We had some (or a lot) of issues using Mnesia for MongooseIM clusters. We were using it for in-memory cache (i.e. no persistent on disk data storage).
First idea was to move to Redis, but it had its own issues.
Another idea was to write bare-bone implementation of dirty operations of Mnesia, but in a way we can tweak it if we have some issues. And issues with mnesia include:
Dirty operations could get stuck on other nodes if a remote node gets restarted quickly.
Joining node could crash cluster if there are a lot of write operations.
Issues with not-matching Mnesia table cookies.
So, we wrote our own mini-library, which allows to write into several ETS tables across the cluster.
We also added pluggable discovery backends, so nodes could find each other. We use RDBMS to find a list of nodes in the cluster, and there is a way to have a list of nodes in the file. Theoretically, it should be easy to add more backends, like k8s API or mDNS.
Performance is similar to Mnesia dirty operations. Instead of mnesia_tm, there is one gen-server per table, handling the remote messages (so, should be less bottlenecking).

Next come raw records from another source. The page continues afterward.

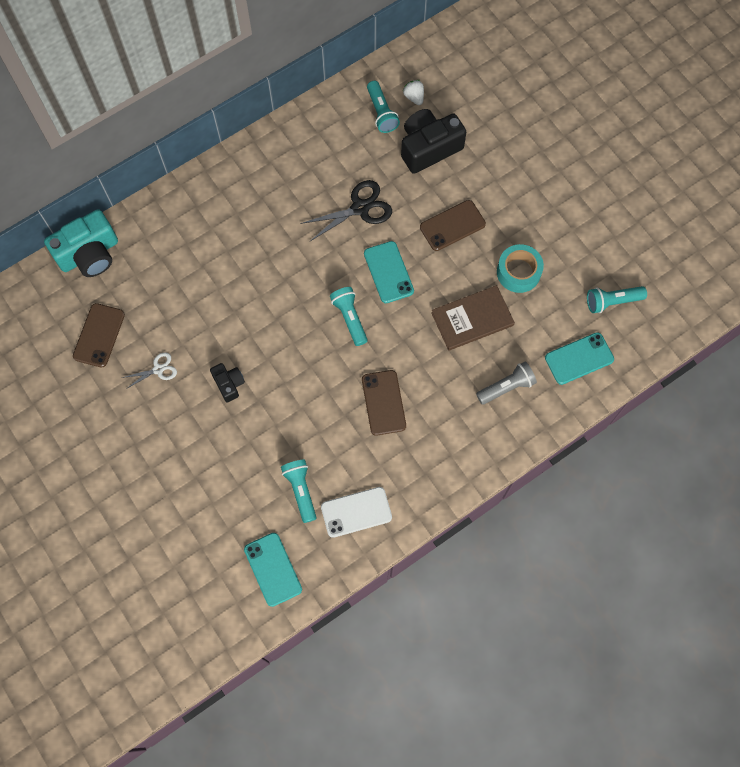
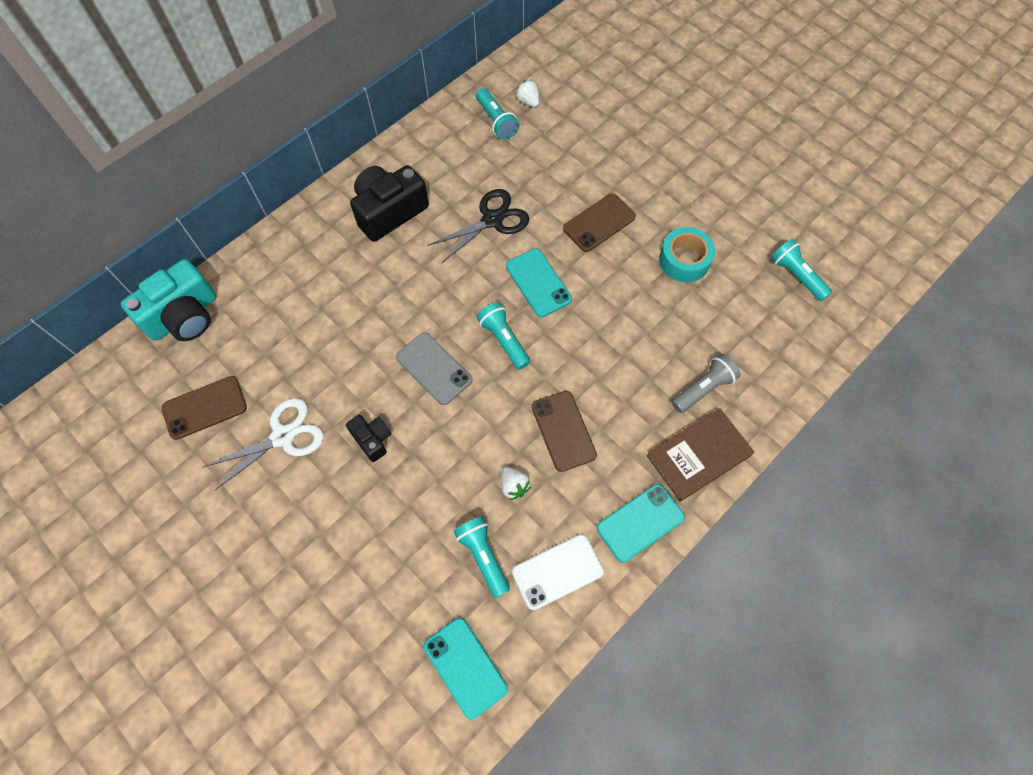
camera: 10 degrees left, 5 degrees down
(99, 335) = (205, 408): brown phone -> brown phone turned 60 degrees clockwise
(158, 369) = (283, 436): white scissors -> white scissors, size x1.75
(288, 333) = (434, 368): none -> grey phone
(335, 440) = (514, 486): none -> white strawberry
(429, 148) = (555, 148): black camera -> black camera (389, 211)
(472, 319) = (645, 319): brown book -> brown book (699, 455)
(579, 358) = (777, 343): turquoise phone -> turquoise phone (640, 522)
(612, 301) = (796, 275): turquoise flashlight -> turquoise flashlight turned 75 degrees clockwise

There are still some issues with global and prevent_overlapping_partitions=true settings in Erlang/OTP, though. They both do not like conditions when some nodes cannot easily create connections to other nodes. So, discovery is not 100% bullet-proofed.
Example of usage of the library is in MongooseIM
The link to the library:
Khepri is a tree-like replicated on-disk database library for Erlang and Elixir. (and uses Raft).
CETS is just in-memory ETS, but writes would be send to all nodes.
Plus some extra logic to join nodes/handle loosing nodes.
Basically we needed to store a list of connected clients (their sessions), so we can convert JID (username) to a Pid (process ID). When we loose a node, we remove records with Pids from that node.
Probably CETS is faster, because simpler. But the stored data should be simpler too.
Also, partition tolerance is still a tricky topic, especially with prevent_overlapped_partition=true. It feels like global and prevent_overlapped_partitions are a bit broken in OTP, some tests say that non-related nodes could be kicked from the cluster when disconnect happens. And of course, DNS discovery is a bit broken with k8s, because sometimes DNS name could not be resolved ASAP from all nodes in the cluster, when a new node appears… So, there are some tests and logic related to it (i.e. cets/src/cets_dist_blocker.erl at main · esl/cets · GitHub and MongooseIM/src/mongoose_epmd.erl at master · esl/MongooseIM · GitHub). Basically, we had some “fun” testing erlang-distribution with k8s So, Mnesia is not the only source of grief, dist logic and global is another source of interesting race conditions and networking bugs
I guess I need a separate post describing k8s DNS issues and default full meshes configurations
Generally, you want to use a custom disco backend. But cets_disco_file is good for an example, it would reload the file automatically, when you add a new node.
I’m curious about this issue. I read somewhere that dirty operations are just send a message to another node and forget about it. What is the problem you’re referring to?
Dirty async just sends operation to all nodes and returns immediately.
Dirty sync operation waits for all nodes to return ack.
But it does not create monitors to the remote processes, instead it waits every 5 seconds and checks if the remote nodes are still in the list of alive Mnesia nodes.
So, if node reappears in the list very quickly, the dirty_write would think that it still needs to wait. But it will not receive anything, because the reincarnated node does not know anything about the fact that it should ack something.